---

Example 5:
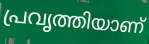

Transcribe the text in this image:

പ്രവൃത്തിയാണ്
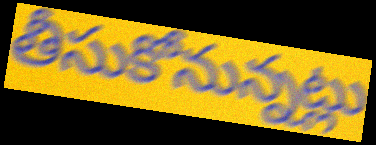
తీసుకోనున్నట్లు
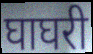
घाघरी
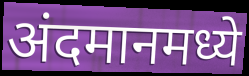
अंदमानमध्ये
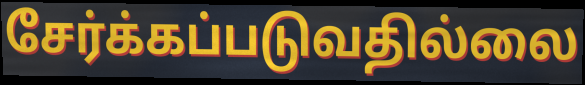
சேர்க்கப்படுவதில்லை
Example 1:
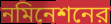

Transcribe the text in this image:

নমিনেশনের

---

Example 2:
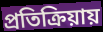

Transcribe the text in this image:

প্রতিক্রিয়ায়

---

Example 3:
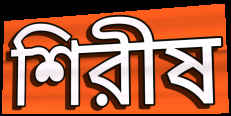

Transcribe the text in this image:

শিরীষ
-=-=-
ENUNCIADO: Localiza todas las líneas de los registros que contienen la palabra "Example" y cópialas.

SOLUCIÓN:
Example 5:
Example 1:
Example 2:
Example 3:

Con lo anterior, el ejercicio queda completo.